Continúa el texto sobre la declaración de la CELAC contra el despliegue militar extrarregional a partir de su última oración.

■ TEXTO DE ESTUDIO
● ● ● ● ●

Los Estados que integran la CELAC expresaron su rechazo al despliegue militar extra-regional en América Latina, reafirmando su compromiso con la paz, la autodeterminación de los pueblos y el respeto a la soberanía.
Los países que forman parte de la Comunidad de Estados Latinoamericanos y Caribeños (CELAC) hicieron pública su inquietud frente al reciente movimiento de fuerzas extra-regionales en el continente, advirtiendo que esta acción contradice el espíritu pacífico que define a la región.
La declaración conjunta, suscrita por naciones de Sudamérica, Centroamérica y el Caribe, recordó que América Latina fue reconocida oficialmente como Zona de Paz, lo que implica un acuerdo para preservar la estabilidad, fomentar el diálogo y evitar la injerencia externa en los asuntos internos de cada país.
En ese sentido, los Estados miembros insistieron en que la región se ha caracterizado por buscar soluciones negociadas a los conflictos, enmarcadas en el respeto al Derecho Internacional. “Nuestro compromiso con la soberanía y la integridad territorial es inquebrantable”, señala el documento difundido tras la reunión de representantes.
La CELAC también resaltó la vigencia del Tratado de Tlatelolco, que hace más de cinco décadas convirtió a América Latina y el Caribe en la primera zona densamente poblada libre de armas nucleares. Según los firmantes, este tratado continúa siendo una prueba de la vocación de los pueblos latinoamericanos por un futuro sin amenazas nucleares ni presiones militares externas.

● ● ● ● ●

■ DATOS PROPORCIONADOS
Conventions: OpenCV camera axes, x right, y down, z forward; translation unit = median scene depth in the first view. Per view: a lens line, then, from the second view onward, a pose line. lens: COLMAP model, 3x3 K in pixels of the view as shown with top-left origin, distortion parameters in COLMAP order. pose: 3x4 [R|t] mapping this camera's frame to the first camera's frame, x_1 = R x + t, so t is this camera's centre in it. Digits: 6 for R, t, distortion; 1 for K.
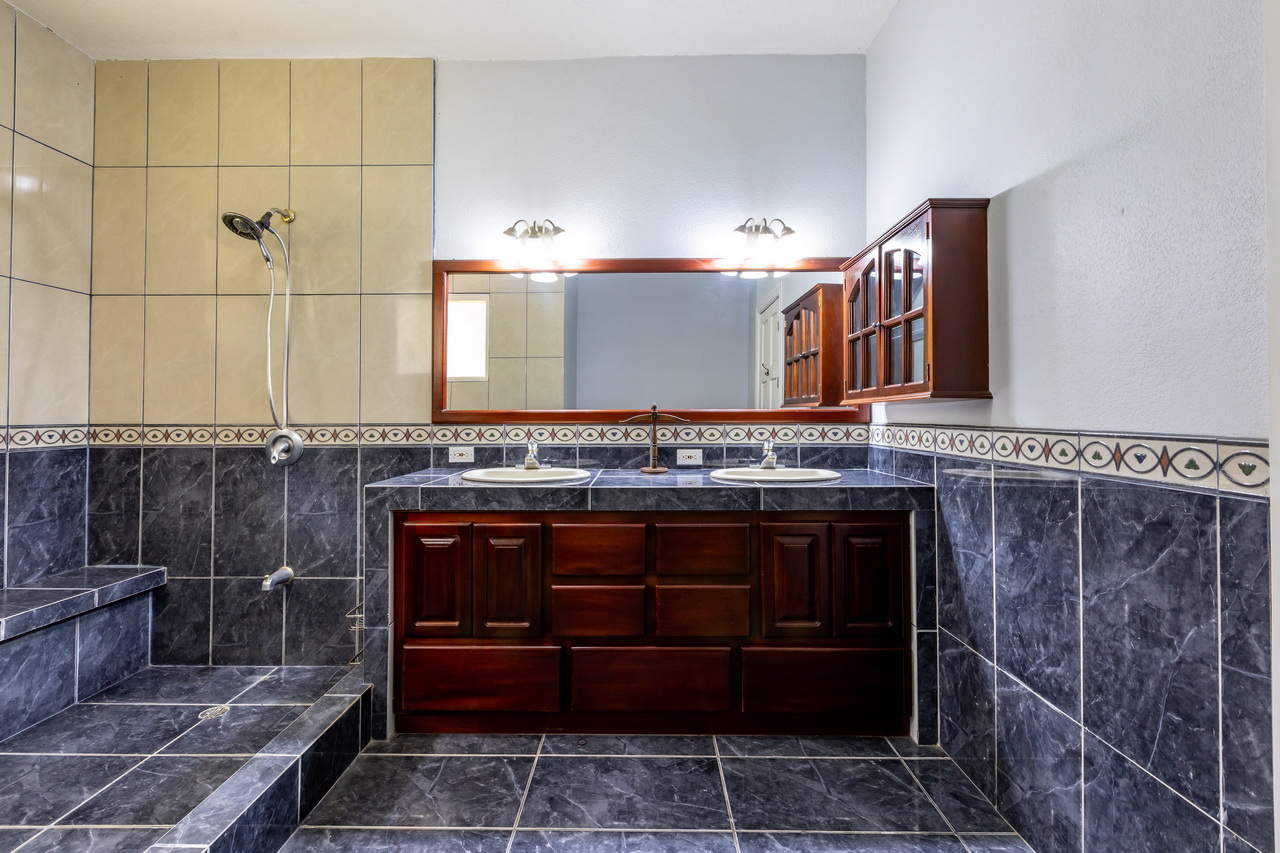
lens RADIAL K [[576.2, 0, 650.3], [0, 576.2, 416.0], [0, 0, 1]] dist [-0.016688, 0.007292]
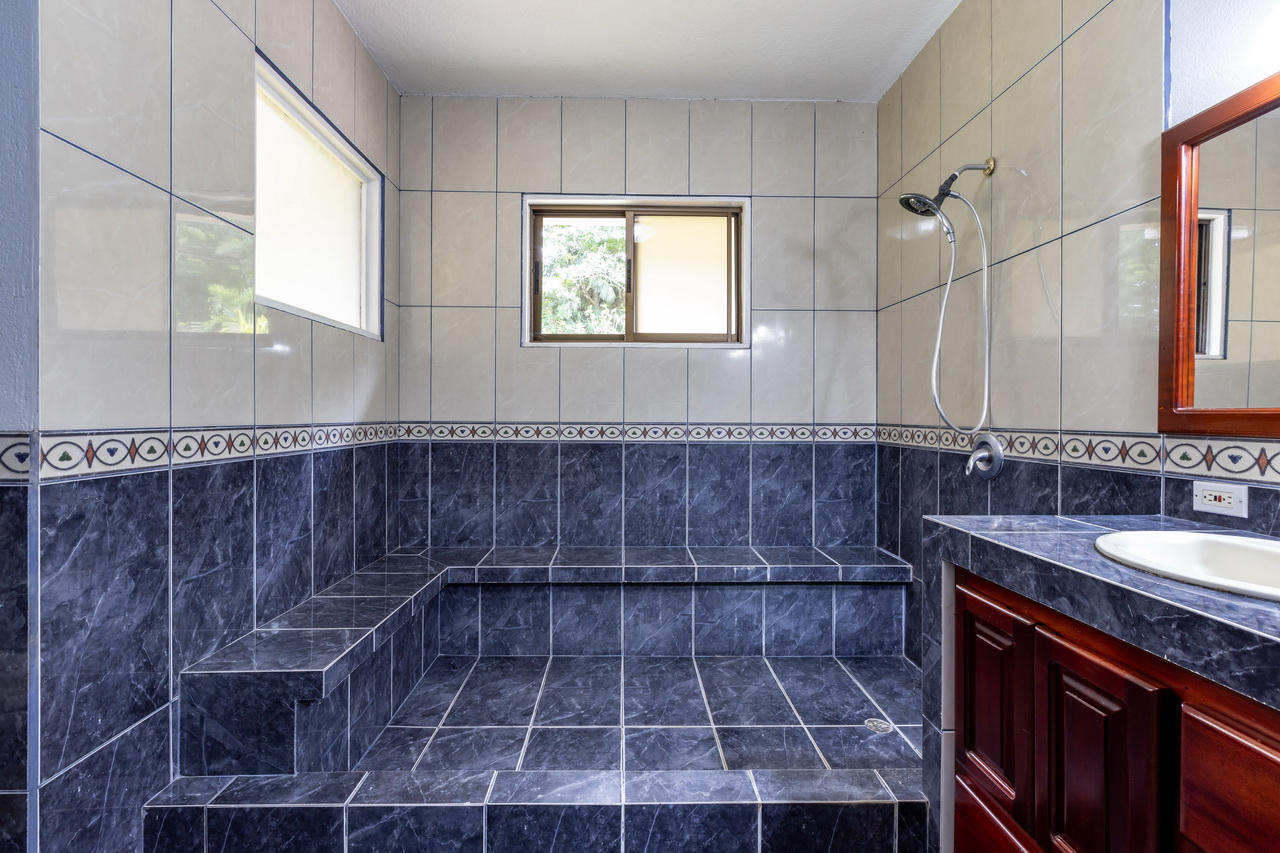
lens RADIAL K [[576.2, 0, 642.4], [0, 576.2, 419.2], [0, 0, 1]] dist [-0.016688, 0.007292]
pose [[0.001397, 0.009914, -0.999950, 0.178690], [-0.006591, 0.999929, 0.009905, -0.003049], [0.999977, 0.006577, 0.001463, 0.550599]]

● ● ● ● ●

■ RESPUESTA
Sin embargo, la declaración reconoció que la región enfrenta riesgos internos que requieren atención inmediata, como el narcotráfico y el crimen organizado transnacional. Estos fenómenos, afirmaron, atentan contra la seguridad ciudadana y la cohesión social, al tiempo que obstaculizan la construcción de sociedades inclusivas y pacíficas.
Ante estos desafíos, los países reafirmaron su disposición a reforzar la cooperación internacional y regional, con mayor intercambio de información, mecanismos de coordinación y un compromiso renovado con los convenios internacionales vigentes. El objetivo común es enfrentar las amenazas de manera coordinada, sin que ello implique la presencia de fuerzas militares extranjeras en la región.
Los Estados miembros de la CELAC sostienen que la paz, la estabilidad democrática y el desarrollo sostenible deben construirse desde adentro, a través de la integración regional, el diálogo político y el fortalecimiento de las instituciones. Subrayaron que cualquier intento de introducir actores armados externos vulnera la confianza entre los pueblos y puede desestabilizar aún más la región.